* [Source passage]
___

# Lucky & Cookies babies update



## lperry82

*Video of them* 

http://www.youtube.com/watch?v=QCftR9ynObk


----------



## Lulu The Tiel

omg omg! I am in love!! 
They are all following eachother!


----------



## lperry82

They are so gorgeous and so fluffy


----------



## Lulu The Tiel

Which babies follow eachother around?.. when they aren't following mommy and daddy. lol


----------



## Hadley

That can't be the little babies they are so big  are they not homeable yet hehe


----------



## steven.c

they are so sweet! i really cant wait to get mine & watch them grow up into little beauties


----------



## lperry82

The grey with the lutino is always following because he likes his cuddles 

Here is another pic with them eyes please can i have some cuddles, he makes the cutest little sounds too











They have grown so quick lol im afraid they are stuck with me for a couple of weeks hadley


----------



## Hadley

hehe awww i love the looks the little one gives the camera, like he's saying 'yes i am very bootiful aren't i :lol:


----------



## lperry82

He does that face nearly all the time but i will miss them when they go


----------



## Lulu The Tiel

Videos, please!

___

* [Dataset records]

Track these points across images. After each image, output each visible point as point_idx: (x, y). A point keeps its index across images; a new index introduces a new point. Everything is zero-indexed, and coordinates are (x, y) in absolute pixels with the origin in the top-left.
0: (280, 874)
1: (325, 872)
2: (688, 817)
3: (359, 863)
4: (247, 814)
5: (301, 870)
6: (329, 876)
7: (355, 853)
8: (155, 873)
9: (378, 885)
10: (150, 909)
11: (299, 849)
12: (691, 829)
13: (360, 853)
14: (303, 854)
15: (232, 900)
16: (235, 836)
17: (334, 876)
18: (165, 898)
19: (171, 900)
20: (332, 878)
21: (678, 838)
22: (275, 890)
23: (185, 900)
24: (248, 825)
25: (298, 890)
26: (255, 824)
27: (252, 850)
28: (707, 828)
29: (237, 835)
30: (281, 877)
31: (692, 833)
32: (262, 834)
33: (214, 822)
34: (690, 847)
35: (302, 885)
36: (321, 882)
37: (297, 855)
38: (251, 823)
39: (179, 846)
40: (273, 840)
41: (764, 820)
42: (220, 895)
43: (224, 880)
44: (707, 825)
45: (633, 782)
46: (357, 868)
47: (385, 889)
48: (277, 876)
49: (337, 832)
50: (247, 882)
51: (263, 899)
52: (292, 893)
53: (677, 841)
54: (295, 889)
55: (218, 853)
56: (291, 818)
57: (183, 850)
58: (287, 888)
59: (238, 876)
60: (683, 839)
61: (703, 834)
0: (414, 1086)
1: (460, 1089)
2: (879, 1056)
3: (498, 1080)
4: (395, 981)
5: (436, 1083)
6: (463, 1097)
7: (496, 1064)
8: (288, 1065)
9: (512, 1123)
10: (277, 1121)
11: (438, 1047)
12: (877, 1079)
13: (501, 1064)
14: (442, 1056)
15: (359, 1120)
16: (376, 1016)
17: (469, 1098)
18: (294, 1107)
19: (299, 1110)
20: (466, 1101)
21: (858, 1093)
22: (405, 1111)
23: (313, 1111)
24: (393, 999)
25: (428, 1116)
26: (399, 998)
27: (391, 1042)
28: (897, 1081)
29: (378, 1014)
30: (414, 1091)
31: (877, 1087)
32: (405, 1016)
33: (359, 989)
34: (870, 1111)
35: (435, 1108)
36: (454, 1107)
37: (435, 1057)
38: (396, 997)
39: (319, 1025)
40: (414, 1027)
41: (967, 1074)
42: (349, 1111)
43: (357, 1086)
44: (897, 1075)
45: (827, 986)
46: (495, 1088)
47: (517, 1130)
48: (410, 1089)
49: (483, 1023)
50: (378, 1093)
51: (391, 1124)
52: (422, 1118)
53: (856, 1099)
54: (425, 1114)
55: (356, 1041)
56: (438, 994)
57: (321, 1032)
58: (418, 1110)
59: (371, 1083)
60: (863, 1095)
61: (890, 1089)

___

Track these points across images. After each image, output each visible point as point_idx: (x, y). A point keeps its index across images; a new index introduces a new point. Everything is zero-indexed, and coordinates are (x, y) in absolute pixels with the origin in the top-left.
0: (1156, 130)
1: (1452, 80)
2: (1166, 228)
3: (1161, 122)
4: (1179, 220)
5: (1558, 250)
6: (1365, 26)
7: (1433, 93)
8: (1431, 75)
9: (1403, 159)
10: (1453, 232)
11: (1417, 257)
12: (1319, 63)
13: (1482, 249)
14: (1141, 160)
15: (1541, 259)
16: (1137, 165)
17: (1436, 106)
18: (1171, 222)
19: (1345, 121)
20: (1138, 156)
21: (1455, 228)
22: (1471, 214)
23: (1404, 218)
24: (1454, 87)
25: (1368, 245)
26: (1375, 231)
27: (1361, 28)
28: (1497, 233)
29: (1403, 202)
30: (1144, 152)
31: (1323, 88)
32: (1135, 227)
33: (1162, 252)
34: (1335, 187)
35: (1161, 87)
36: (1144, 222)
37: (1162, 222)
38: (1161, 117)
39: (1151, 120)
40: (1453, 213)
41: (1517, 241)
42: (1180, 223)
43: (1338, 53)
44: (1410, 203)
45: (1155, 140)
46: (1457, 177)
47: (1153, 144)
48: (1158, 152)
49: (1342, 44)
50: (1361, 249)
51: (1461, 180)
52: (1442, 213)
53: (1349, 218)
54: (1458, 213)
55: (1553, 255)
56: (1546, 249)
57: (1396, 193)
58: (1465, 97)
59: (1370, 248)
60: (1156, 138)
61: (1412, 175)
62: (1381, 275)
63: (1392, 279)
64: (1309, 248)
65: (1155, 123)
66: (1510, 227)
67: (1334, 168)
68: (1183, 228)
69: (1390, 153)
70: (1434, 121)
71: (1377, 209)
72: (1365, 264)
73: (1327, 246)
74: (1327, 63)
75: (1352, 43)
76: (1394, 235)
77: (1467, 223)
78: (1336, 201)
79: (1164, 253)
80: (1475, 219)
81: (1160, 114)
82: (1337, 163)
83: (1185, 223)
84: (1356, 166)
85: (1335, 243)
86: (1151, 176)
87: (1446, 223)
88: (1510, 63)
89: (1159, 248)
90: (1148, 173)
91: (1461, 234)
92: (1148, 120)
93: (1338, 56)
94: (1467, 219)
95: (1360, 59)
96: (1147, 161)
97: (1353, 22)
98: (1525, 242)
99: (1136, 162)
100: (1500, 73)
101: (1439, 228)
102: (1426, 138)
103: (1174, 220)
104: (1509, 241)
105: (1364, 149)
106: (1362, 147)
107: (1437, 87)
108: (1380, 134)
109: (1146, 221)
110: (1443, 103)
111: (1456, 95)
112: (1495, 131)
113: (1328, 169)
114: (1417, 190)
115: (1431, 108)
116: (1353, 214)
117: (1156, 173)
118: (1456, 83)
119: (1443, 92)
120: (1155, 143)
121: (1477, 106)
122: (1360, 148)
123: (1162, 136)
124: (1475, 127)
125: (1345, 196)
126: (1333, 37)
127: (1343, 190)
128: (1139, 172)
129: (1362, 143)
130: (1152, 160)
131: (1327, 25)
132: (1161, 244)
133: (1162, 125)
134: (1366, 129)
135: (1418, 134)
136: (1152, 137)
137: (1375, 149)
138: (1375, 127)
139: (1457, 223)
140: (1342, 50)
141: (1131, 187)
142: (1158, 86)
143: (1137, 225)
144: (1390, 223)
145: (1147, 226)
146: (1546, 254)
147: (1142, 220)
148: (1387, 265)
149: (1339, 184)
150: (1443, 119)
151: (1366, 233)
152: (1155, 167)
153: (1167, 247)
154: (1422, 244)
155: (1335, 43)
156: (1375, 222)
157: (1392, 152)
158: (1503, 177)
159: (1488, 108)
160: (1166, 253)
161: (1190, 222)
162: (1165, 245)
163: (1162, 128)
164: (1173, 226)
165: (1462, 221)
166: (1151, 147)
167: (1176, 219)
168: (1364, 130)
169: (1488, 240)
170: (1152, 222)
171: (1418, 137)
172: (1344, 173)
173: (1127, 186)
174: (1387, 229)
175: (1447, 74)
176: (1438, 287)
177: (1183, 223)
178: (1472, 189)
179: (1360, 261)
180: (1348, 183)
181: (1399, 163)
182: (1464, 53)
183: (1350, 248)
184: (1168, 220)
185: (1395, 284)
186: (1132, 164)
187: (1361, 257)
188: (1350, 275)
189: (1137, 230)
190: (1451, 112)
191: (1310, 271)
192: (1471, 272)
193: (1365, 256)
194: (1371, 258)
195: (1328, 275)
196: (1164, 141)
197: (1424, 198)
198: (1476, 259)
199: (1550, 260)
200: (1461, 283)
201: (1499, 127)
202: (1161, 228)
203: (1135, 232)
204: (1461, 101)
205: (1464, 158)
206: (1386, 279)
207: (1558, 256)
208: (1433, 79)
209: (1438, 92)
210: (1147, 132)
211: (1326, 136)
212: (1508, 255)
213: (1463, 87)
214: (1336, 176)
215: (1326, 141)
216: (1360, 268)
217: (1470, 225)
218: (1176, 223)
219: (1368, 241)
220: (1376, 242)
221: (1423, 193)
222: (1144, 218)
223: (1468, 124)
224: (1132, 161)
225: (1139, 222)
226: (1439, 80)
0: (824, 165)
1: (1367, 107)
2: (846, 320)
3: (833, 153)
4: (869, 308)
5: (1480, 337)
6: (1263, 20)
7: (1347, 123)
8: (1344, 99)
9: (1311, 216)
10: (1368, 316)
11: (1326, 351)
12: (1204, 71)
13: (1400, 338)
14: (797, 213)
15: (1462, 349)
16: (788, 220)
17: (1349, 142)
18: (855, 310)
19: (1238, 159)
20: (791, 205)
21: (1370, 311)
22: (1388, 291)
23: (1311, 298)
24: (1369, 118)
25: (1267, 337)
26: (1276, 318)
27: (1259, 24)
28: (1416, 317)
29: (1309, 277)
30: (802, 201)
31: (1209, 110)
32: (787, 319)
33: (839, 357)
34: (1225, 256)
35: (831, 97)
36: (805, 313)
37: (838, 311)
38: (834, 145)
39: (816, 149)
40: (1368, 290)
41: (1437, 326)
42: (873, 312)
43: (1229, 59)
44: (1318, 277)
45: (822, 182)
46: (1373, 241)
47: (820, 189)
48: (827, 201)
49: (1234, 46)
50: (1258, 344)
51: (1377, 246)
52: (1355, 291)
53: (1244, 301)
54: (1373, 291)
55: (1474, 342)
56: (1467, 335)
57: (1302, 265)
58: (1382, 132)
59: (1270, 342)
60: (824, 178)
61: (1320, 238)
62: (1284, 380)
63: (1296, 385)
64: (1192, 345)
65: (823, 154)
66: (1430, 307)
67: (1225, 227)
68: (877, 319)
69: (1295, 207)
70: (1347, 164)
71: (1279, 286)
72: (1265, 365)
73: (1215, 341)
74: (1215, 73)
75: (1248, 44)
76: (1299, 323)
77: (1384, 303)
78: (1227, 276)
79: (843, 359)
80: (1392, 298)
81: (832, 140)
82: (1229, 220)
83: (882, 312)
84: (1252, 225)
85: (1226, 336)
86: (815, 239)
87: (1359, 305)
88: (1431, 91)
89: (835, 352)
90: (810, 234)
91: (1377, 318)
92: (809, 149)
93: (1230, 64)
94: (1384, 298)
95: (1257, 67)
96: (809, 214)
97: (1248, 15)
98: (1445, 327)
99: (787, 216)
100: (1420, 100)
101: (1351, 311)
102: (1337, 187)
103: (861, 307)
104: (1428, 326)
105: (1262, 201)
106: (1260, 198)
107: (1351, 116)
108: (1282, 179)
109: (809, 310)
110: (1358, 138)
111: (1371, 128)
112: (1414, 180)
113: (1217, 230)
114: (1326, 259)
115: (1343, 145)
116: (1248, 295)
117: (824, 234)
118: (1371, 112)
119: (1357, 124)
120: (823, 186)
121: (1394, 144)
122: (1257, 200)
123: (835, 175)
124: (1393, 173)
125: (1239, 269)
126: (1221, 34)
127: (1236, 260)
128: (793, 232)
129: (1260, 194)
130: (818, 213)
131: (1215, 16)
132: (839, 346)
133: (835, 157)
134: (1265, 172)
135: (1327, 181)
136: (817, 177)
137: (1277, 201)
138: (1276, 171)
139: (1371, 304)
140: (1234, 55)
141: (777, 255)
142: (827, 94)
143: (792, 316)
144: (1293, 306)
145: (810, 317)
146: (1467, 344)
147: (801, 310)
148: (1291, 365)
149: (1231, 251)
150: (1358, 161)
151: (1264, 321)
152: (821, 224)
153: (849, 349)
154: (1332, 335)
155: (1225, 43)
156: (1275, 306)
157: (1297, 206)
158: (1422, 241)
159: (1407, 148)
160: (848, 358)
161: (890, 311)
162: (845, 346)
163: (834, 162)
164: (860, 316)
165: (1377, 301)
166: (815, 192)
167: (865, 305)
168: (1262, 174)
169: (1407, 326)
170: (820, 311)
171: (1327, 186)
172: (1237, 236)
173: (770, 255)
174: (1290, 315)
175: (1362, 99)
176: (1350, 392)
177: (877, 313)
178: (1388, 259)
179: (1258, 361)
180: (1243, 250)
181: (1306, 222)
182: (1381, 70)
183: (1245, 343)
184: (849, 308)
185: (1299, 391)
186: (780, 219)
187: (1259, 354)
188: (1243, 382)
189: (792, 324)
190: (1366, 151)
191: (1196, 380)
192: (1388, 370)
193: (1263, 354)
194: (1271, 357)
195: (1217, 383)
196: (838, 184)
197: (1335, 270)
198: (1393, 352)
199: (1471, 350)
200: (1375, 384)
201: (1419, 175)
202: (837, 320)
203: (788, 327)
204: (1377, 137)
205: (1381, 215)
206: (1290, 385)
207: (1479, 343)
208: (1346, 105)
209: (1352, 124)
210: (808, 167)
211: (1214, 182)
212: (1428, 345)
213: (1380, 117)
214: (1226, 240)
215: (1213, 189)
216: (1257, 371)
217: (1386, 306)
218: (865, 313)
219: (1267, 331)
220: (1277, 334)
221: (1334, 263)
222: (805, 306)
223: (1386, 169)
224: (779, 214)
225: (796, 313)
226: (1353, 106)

___

* [Work task 1] In the forum thread about Lucky and Cookie's babies, which baby does lperry82 say is always following, and for what reason?
* [Work task 2] Extend the forum thread about Lucky and Cookie's babies with the next few posts, picking up after the final request for videos.

* [Exercise answer 1] The grey with the lutino is always following because he likes his cuddles.

* [Exercise answer 2]
----------



## Hadley

lperry82 said:


> He does that face nearly all the time but i will miss them when they go


awww does everyone have a home lined up? it would be nice if people could update you with pics like being on here


----------



## xoxsarahxox

awww I know Ive probably said this like a million times but they are SO adorable


----------



## lperry82

Baby 1 and 2 have homes, oldest and the pearl, pearl is staying here with me which im thinking of naming her apricot but im not sure


----------



## Conurekidd

Aww. This makes me even more excited for snow and caspers eggs to hatch. 

Your babies look so adorable


----------



## Hadley

lperry82 said:


> Baby 1 and 2 have homes, oldest and the pearl, pearl is staying here with me which im thinking of naming her apricot but im not sure


I love that name is the pearl the pale grey one in the last picture?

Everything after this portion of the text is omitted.